Swap the cheese: The feta adds a saltiness and tangy flavor that I quite enjoy, but there are many other great options. Try this recipe with mozzarella cheese, goat cheese, or parmesan cheese instead.
Try fresh herbs: Instead of the pesto, experiment with some fresh basil, fresh thyme, and/or fresh parsley.
Make them mini: swap out the large portobello caps for smaller mushrooms, with the mushroom stems removed, to make these bite-size. They make a great appetizer or side dish when made this way.

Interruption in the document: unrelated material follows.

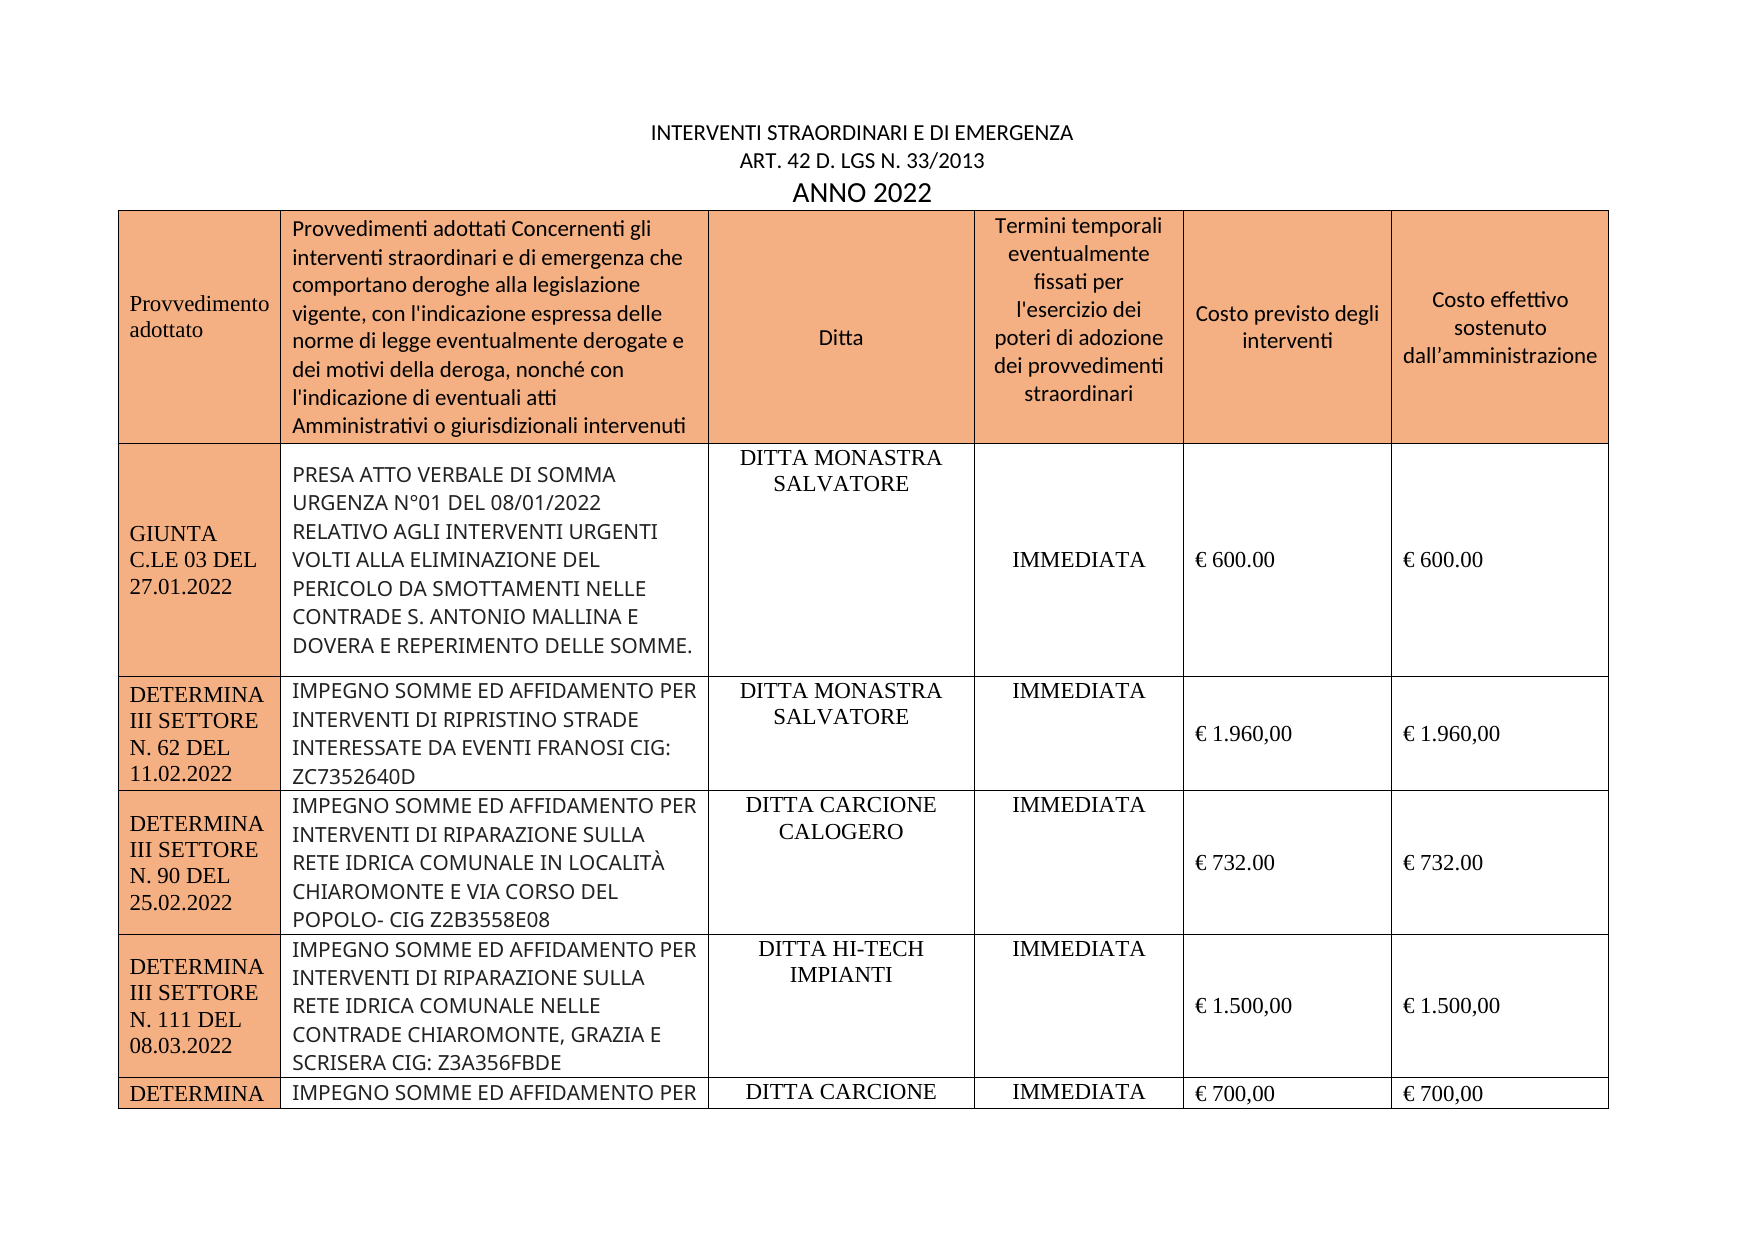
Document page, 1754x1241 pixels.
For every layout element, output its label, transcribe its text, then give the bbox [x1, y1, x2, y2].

How to Make Stuffed Mushrooms
Bake the Mushrooms
After washing and drying your mushroom caps, it’s time to do the first bake. Rub the mushrooms in a little bit of oil and place them on a lined baking sheet with the gills pointed down. Bake at 400° for 10 minutes, then remove from the oven and mop up any excess water that was released. Don’t overbake; they will be baked again with the filling and you don’t want soggy mushrooms.
Prep the filling
Start by chopping all of your veggies. I like them diced pretty small for this recipe so you get loads of flavor in each bite. Begin sauteing the chopped onion with a drizzle of olive oil until it is translucent. Add the minced garlic and saute another 1-2 minutes. Next, add the rest of the vegetables, the pesto, the red pepper flakes, and the feta and saute for a couple minutes. Once the filling is warm and the veggies have become well-mixed, remove from the heat.
Stuff the Mushrooms
Turn the mushrooms gill-side up. Carefully spoon the filling into the mushroom caps, distributing the mixture evenly. Sprinkle the bread crumbs on top, gently pressing down so it sticks to the vegetable mixture.
Bake the Stuffed Mushrooms
Return the mushrooms to the preheated oven and bake for another 10-15 minutes. When the mushrooms are tender, the feta is soft and melty, and the breadcrumbs are golden brown, remove the caps from the oven. Serve Immediately with your favorite sides.